[Recorded data]
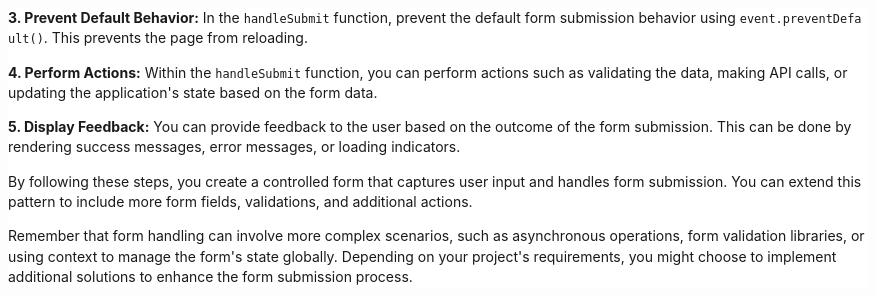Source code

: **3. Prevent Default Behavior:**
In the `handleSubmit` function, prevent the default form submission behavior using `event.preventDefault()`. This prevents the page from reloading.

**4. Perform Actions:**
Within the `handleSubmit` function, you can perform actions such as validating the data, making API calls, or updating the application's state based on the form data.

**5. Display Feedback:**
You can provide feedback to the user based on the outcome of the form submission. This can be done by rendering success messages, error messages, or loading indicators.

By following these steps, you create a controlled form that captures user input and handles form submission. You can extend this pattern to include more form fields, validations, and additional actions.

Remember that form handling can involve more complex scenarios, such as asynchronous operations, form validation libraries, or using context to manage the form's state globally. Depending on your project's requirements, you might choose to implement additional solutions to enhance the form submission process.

**Task statement:** Return the text of every item above word for word, omitting the pictures.

**Solution below:**
Source code

: **3. Prevent Default Behavior:**
In the `handleSubmit` function, prevent the default form submission behavior using `event.preventDefault()`. This prevents the page from reloading.

**4. Perform Actions:**
Within the `handleSubmit` function, you can perform actions such as validating the data, making API calls, or updating the application's state based on the form data.

**5. Display Feedback:**
You can provide feedback to the user based on the outcome of the form submission. This can be done by rendering success messages, error messages, or loading indicators.

By following these steps, you create a controlled form that captures user input and handles form submission. You can extend this pattern to include more form fields, validations, and additional actions.

Remember that form handling can involve more complex scenarios, such as asynchronous operations, form validation libraries, or using context to manage the form's state globally. Depending on your project's requirements, you might choose to implement additional solutions to enhance the form submission process.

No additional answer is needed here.